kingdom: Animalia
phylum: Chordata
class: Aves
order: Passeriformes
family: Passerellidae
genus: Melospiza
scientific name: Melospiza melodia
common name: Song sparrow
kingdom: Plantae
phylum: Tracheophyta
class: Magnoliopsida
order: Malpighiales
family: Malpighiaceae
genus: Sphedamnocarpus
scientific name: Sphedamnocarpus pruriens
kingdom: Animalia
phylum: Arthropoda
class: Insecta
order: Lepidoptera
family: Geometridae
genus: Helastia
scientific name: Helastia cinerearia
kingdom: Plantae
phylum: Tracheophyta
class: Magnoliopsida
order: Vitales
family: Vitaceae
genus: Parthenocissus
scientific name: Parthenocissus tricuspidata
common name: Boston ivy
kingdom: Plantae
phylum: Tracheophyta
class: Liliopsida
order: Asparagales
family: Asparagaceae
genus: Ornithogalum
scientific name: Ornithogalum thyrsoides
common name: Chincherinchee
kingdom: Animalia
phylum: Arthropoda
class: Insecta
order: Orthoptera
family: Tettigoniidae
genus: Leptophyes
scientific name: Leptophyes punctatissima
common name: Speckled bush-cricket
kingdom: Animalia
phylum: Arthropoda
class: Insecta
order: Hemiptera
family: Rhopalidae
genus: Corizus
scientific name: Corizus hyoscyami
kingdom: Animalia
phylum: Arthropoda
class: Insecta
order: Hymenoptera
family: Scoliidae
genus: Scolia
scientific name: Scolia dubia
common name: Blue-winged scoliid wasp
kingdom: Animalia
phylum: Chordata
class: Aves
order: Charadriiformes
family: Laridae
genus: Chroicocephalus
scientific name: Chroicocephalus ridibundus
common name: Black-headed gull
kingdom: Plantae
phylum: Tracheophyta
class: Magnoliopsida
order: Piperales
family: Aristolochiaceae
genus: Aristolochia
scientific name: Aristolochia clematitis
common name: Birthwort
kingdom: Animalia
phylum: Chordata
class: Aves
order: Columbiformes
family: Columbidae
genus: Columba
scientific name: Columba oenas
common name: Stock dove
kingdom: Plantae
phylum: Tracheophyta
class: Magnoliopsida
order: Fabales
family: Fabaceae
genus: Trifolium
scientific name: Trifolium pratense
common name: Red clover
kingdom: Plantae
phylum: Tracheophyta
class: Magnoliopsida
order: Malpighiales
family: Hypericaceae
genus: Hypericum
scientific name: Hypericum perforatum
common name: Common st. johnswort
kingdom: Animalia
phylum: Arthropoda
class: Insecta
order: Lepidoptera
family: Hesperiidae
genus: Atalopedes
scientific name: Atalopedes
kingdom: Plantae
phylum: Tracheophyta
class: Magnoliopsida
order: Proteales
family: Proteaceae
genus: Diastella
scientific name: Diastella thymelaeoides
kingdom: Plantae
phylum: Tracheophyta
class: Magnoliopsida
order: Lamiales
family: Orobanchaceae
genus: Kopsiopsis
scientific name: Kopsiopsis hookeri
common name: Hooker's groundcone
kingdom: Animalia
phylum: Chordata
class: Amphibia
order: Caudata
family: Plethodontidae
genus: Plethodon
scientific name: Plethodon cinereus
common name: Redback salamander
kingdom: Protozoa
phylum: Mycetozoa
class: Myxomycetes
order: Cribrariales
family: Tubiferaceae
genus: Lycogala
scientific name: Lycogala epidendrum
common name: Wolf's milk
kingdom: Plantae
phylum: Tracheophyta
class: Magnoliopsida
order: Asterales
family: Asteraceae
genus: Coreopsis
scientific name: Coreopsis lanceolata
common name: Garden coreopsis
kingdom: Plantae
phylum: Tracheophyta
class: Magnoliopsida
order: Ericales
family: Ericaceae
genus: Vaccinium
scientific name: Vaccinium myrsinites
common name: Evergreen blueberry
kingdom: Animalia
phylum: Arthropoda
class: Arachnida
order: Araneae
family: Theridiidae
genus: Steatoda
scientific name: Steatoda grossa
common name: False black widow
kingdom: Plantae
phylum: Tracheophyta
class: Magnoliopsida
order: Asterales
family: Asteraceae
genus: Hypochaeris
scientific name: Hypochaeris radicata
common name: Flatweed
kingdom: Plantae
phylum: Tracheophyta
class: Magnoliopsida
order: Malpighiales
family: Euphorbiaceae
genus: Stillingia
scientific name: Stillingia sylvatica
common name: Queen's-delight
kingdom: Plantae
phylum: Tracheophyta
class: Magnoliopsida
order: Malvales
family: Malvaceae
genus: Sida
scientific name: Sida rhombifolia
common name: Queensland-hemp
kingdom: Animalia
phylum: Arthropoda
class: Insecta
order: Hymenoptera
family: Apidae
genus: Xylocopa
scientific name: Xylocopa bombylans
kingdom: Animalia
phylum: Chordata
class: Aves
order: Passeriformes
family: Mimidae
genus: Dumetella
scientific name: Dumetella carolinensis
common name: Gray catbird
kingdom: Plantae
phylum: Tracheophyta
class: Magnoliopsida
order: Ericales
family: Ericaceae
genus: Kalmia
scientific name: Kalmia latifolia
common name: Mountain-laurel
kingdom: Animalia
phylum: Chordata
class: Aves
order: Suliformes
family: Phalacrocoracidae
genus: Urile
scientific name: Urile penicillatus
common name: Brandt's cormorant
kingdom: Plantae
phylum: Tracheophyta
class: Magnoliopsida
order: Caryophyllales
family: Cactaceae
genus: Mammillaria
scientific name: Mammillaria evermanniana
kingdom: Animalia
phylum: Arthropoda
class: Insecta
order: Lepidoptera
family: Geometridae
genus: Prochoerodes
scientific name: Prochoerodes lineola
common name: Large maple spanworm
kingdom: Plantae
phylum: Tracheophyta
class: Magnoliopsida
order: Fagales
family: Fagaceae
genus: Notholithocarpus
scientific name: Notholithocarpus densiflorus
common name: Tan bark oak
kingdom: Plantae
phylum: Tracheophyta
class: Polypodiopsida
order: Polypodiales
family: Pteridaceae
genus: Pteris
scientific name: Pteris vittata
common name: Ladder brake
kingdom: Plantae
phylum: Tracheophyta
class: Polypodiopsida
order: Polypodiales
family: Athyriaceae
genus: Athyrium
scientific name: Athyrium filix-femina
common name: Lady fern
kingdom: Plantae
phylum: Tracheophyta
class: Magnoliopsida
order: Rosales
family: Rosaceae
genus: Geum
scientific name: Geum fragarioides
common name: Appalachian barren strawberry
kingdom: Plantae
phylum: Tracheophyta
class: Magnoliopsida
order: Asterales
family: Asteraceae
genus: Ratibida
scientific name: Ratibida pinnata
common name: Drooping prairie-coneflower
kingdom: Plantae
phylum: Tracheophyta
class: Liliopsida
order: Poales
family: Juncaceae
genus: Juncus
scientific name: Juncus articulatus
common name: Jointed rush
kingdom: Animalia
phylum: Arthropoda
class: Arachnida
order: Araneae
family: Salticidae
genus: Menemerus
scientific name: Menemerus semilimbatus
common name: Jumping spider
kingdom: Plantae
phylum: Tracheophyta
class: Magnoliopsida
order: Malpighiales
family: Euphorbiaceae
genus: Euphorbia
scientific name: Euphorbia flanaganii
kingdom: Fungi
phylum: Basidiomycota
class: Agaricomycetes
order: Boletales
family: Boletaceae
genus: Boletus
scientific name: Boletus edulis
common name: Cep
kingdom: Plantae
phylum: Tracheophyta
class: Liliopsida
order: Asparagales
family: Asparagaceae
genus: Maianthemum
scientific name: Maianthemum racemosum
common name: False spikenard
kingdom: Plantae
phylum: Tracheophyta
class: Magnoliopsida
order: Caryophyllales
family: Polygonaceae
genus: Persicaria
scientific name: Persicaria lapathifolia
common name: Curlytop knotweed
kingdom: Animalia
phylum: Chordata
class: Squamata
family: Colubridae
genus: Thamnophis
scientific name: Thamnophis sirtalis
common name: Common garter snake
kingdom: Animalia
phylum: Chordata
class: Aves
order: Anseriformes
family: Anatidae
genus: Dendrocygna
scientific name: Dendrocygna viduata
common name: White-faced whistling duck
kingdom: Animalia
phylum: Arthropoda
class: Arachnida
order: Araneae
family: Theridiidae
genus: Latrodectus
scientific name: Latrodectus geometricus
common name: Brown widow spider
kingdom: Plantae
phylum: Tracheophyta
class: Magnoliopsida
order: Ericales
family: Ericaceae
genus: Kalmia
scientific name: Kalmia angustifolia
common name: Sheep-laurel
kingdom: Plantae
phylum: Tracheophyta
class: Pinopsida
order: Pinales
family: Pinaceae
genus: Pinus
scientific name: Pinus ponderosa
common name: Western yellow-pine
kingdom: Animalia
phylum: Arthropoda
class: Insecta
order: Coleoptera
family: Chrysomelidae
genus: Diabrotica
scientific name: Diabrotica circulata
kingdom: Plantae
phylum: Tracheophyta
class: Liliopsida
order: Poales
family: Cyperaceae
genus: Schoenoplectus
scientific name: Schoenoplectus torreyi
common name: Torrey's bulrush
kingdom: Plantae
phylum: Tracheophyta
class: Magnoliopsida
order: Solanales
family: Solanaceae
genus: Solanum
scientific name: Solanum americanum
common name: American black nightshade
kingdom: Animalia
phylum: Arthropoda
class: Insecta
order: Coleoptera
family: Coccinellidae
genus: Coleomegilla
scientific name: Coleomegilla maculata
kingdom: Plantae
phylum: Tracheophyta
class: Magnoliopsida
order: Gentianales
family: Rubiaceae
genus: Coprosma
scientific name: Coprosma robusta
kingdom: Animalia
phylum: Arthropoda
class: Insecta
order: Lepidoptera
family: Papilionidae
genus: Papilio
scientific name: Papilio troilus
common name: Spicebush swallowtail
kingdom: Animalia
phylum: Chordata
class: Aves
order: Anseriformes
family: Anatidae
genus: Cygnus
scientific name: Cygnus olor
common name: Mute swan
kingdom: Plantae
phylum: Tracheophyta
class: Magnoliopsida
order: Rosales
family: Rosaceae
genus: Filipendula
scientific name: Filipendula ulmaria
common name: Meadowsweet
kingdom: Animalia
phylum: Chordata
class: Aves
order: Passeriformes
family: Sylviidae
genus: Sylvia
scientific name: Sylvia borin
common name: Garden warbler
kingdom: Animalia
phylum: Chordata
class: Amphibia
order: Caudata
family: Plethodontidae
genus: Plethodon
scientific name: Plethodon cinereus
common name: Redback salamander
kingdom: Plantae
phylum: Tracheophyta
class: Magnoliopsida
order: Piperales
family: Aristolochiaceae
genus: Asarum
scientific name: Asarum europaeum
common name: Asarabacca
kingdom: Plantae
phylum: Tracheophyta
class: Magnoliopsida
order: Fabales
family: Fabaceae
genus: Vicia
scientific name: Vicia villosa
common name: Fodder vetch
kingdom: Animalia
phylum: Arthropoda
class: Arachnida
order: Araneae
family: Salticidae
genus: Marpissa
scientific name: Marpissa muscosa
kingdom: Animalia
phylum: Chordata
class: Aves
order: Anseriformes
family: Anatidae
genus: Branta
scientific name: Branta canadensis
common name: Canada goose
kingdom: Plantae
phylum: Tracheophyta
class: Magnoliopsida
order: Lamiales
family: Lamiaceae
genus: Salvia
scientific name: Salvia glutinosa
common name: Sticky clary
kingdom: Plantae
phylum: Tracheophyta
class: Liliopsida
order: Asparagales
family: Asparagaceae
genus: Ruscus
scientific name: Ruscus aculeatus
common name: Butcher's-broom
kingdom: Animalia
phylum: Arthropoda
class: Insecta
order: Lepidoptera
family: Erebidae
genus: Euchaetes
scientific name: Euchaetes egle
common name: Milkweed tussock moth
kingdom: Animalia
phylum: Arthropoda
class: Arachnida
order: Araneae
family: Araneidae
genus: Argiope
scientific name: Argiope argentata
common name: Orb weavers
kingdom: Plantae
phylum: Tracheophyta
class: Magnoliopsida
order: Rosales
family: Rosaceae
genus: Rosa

⁂

◆ Exercise requirements
Copy out the stretch from the start of the rows through the line containing "family: Malpighiaceae", changing nothing.

◆ Output for this task
kingdom: Animalia
phylum: Chordata
class: Aves
order: Passeriformes
family: Passerellidae
genus: Melospiza
scientific name: Melospiza melodia
common name: Song sparrow
kingdom: Plantae
phylum: Tracheophyta
class: Magnoliopsida
order: Malpighiales
family: Malpighiaceae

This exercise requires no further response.